A project can sometimes develop a life of its own, or in the case of [James]’s OpenDog, spawn experimentally evolving offspring. This is number four, and it’s designed to be a platform for learning how to make a quadruped walk properly, and to be simple and cheap enough for others to build. We’re looking forward to seeing how it turns out.
If you missed it, also check out this robot’s weird sibling, self-balancing Sonic.
Speaking as a mechatronics engineer, it’s a nice idea, but I think what we really need is a somewhat affordable BLDC controller with current control/feedback which could implement this directly in the controller (torque of the motor (at one position is the torque is directly proportional to the current through the coils, implement a decent sine-wave control on all phases and you have an almost constant force. The K factor on your PID controller can then give you any spring constant you want) . That way you have much tighter control over the spring force and can give it any compliance curve you want, even a non-linear one (which I think would be what you want on a project like this)
I would love to have something like that available in a roughly hobby servo sized form factor and without costing the world. I don’t think I’ll see such a thing without implementing it.

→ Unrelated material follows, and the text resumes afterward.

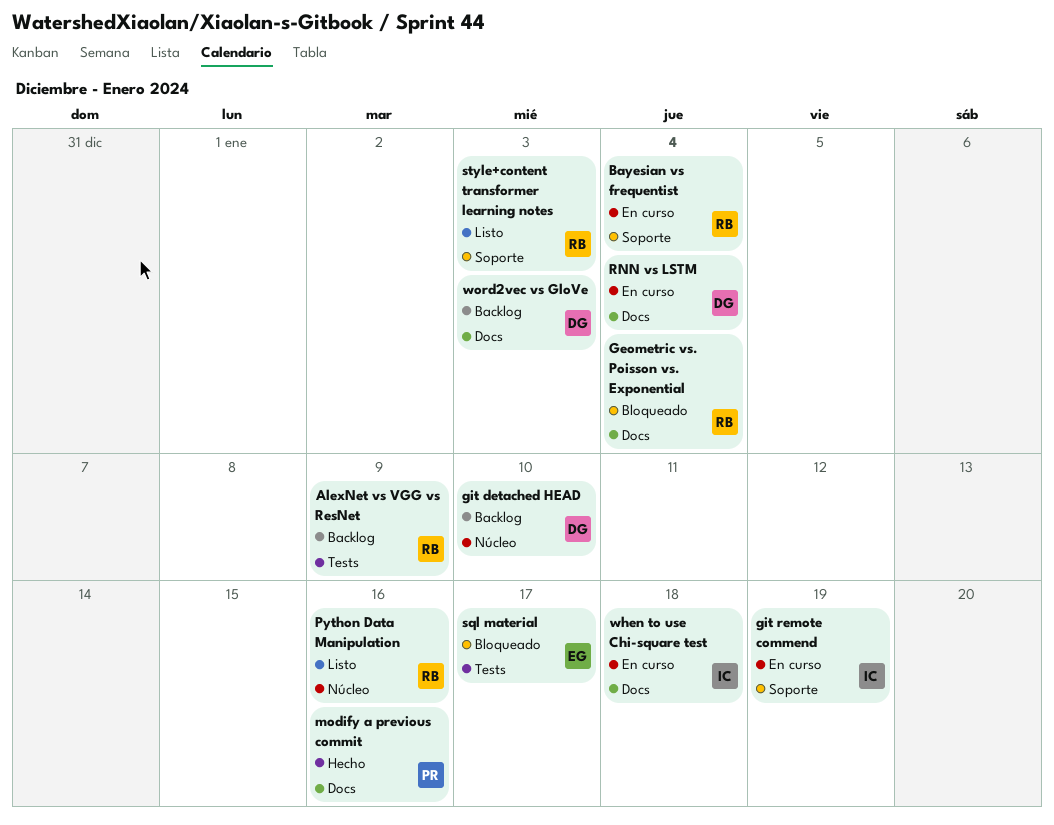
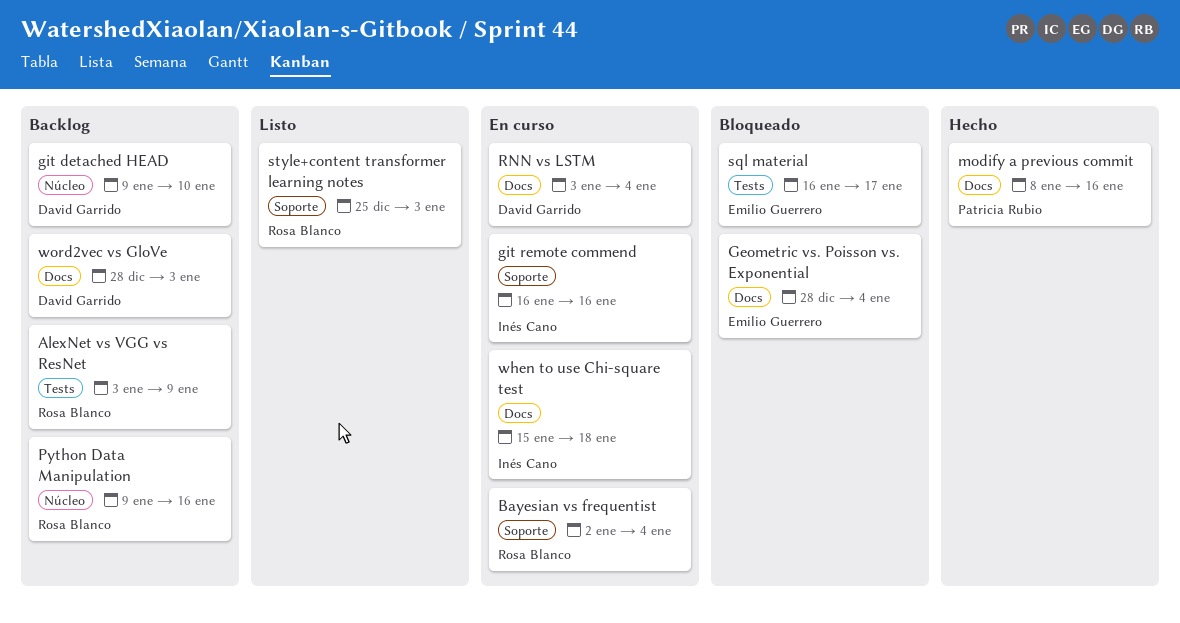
Geometric vs. Poisson vs. Exponential, owner: Rosa Blanco -> Emilio Guerrero
git remote commend, due: Jan 19 -> Jan 16
Python Data Manipulation, status: Listo -> Backlog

I had some hopes for the OpenServo project a few years ago, but that seems to have gone away.
I’m not sure I’ve correctly understood this article, but it seems his solution does not use energy to maintain an (equilibrium) position while a BLDC does. It’s more limited, but not exactly the same goals.

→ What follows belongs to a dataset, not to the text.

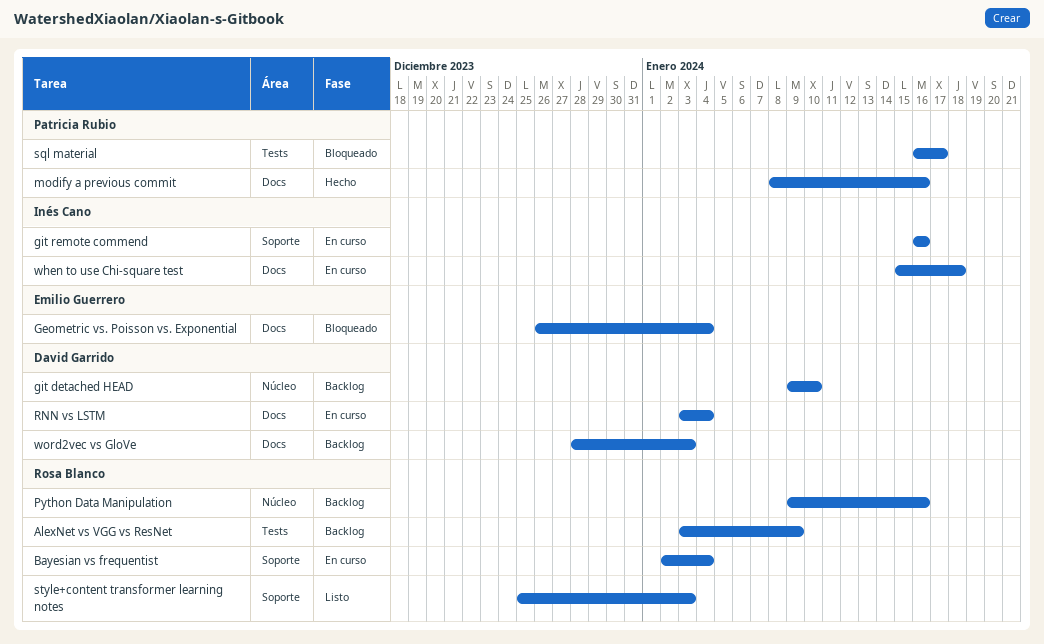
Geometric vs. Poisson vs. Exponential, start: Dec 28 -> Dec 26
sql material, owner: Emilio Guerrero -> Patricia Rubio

It’s still using the servo to maintain position, just using a spring compliance on the position sensor side (instead of the drive side) to create a compliance effect.
When there is force on the leg it forces the spring (and the leg position sensor) out of position. The servo moves to compensate, reducing tension on the spring (and the leg) back to the 0 setting. When the force is removed the spring contracts and moves the leg position sensor the other way, again causing the servo to move to compensate (and thus raise the leg back up).
The overall force at rest on the servo is still the same.